Theresa May has said the British government is examining the operation of the US-Canadian border as it seeks a solution to the Northern Ireland border problem.
Speaking to the Commons on Monday, the prime minister repeated her position there would be “no hard border” on the island of Ireland after Brexit.
“There are many examples of different arrangements for customs around the rest of the world, and indeed we are looking at those, including for example the border between the US and Canada,” the prime minister said.
Shadow Brexit minister Jenny Chapman told MPs the border between Canada and America was not an example of the “soft frictionless border” that the prime minister has said she wants.
“There are guns and armed customs guards on that border. Surely that is not what she has in mind?” Chapman said.
Both the UK and EU have said they want to avoid a so-called hard border amid fears it could endanger the Good Friday Agreement.
Brussels has said Northern Ireland should effectively remain in a customs union and single market after Brexit to avoid border checks.
However May has flatly rejected that plan as it would create a border between Northern Ireland and the rest of the UK.
May told MPs today the government was looking at border arrangements “in a number of countries around the world” and that “innovative solutions” could be found.

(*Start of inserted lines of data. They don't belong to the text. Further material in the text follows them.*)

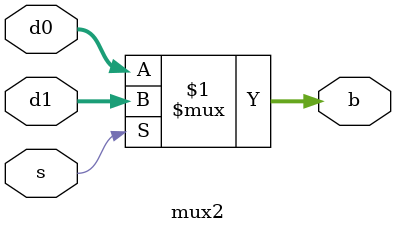
<source format=sv>

module mux2(input logic [3:0] d0, d1,
				input logic s,
				output logic [3:0] b);

	assign b = s ? d1 : d0;
endmodule
</source>
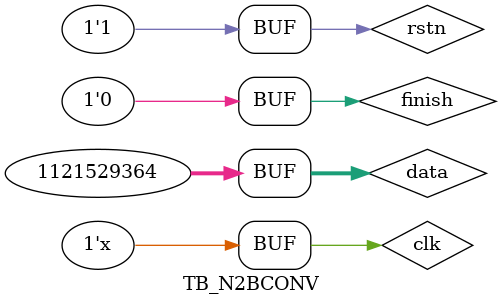
<source format=v>
`timescale 1ns / 1ps


module TB_N2BCONV;

	// Inputs
	reg clk;
	reg rstn;
	reg finish;
	reg [31:0] data;

	// Outputs
	wire [1:0] instate;
	wire [27:0] bcd;
	wire [6:0] exp;

	// Instantiate the Unit Under Test (UUT)
	SB_N2BCONV uut (
		.clk(clk), 
		.rstn(rstn), 
		.finish(finish),
		.data(data), 
		.instate(instate), 
		.bcd(bcd), 
		.exp(exp)
	);

	initial begin
		// Initialize Inputs
		clk = 0;
		data = 32'h42d92e14;
		rstn = 0;
		finish = 0;
		// Wait 100 ns for global reset to finish
		// Add stimulus here
		#10; rstn = 1;
		#50; finish = 1;
		#10; finish = 0;
	end
   always #5 clk=~clk;
endmodule


</source>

The prime minister said it was wrong for Labour MPs to suggest the UK could “only adopt something if someone else is already doing it”.

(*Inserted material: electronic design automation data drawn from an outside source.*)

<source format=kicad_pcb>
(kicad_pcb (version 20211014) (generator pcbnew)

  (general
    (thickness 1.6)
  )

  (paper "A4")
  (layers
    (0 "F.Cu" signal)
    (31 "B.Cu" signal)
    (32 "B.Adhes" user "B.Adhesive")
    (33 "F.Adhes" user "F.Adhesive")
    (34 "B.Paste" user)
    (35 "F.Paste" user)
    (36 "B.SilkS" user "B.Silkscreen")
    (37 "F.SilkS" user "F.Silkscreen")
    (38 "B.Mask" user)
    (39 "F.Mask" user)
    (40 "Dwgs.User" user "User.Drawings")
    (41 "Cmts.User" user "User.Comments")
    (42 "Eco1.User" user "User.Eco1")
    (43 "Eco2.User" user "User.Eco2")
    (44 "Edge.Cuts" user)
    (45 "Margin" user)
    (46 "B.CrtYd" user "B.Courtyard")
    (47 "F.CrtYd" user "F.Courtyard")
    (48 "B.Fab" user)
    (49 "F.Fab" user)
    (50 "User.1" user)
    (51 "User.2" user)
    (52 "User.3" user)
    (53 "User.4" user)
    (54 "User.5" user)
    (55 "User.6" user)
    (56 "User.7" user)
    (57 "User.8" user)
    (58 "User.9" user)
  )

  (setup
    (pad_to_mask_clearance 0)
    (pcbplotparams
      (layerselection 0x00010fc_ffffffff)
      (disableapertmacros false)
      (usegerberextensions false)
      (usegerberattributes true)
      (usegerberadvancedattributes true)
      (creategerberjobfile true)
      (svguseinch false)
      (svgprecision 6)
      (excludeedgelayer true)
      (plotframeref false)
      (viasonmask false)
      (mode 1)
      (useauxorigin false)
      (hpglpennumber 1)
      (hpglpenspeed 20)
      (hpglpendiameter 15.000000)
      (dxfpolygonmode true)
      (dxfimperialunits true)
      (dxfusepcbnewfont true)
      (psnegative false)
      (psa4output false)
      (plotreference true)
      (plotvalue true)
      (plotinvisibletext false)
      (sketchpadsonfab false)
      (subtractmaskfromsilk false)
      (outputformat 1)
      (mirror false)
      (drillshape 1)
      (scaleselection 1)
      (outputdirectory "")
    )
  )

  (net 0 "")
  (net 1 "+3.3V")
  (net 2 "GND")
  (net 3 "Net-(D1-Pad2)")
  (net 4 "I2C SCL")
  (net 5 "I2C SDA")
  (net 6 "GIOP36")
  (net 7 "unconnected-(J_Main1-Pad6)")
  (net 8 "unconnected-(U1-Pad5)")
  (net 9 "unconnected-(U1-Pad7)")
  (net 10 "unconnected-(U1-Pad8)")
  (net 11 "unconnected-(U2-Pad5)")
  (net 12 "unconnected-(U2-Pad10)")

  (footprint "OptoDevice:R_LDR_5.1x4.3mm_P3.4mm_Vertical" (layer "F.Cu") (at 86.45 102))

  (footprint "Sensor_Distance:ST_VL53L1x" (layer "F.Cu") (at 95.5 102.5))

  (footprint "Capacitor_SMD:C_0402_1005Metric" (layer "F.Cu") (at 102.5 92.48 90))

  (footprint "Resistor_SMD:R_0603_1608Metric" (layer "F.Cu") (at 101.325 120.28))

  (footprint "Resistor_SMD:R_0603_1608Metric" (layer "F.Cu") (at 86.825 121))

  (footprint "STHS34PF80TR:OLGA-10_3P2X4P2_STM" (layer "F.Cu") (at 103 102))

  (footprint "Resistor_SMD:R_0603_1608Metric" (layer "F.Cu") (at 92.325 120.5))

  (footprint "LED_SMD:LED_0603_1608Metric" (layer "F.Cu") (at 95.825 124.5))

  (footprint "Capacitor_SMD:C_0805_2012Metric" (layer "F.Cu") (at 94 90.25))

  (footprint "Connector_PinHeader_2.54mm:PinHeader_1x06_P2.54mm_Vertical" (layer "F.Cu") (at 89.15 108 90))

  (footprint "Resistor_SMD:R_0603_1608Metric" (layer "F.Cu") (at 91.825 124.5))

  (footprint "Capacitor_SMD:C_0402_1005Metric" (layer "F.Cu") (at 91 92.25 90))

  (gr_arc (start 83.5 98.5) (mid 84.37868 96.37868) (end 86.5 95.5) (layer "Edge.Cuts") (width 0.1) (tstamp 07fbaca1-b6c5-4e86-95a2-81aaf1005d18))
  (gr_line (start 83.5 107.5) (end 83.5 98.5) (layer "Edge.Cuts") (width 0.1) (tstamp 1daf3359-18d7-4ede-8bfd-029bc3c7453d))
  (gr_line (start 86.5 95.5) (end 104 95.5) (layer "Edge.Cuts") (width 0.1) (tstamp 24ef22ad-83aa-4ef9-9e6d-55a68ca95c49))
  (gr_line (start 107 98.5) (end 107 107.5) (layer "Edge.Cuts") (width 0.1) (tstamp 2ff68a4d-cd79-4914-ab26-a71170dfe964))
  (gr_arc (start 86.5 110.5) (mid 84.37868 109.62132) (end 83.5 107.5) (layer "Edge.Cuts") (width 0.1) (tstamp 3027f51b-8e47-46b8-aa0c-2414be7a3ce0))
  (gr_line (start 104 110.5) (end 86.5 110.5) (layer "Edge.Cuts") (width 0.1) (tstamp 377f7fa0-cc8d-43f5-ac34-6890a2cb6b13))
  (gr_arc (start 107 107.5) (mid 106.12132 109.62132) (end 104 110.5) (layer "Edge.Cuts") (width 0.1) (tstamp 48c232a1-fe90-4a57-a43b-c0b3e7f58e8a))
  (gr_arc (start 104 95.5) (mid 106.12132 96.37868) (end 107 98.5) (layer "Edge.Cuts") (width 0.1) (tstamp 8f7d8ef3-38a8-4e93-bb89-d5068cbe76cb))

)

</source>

Several Canadian MPs had been in parliament to watch May address MPs on Monday.
Irish Prime Minister Leo Varadkar dismissed in 2017 the idea the US-Canada border could be a model for Northern Ireland after Brexit.
Simon Coveney, Ireland’s deputy prime minister, yesterday warned he was “not sure that the European Union will be able to support” the UK’s plan to avoid a hard border.
Boris Johnson has suggested the border between Northern Ireland and Ireland was comparable to the boundary between Camden and Westminster in London.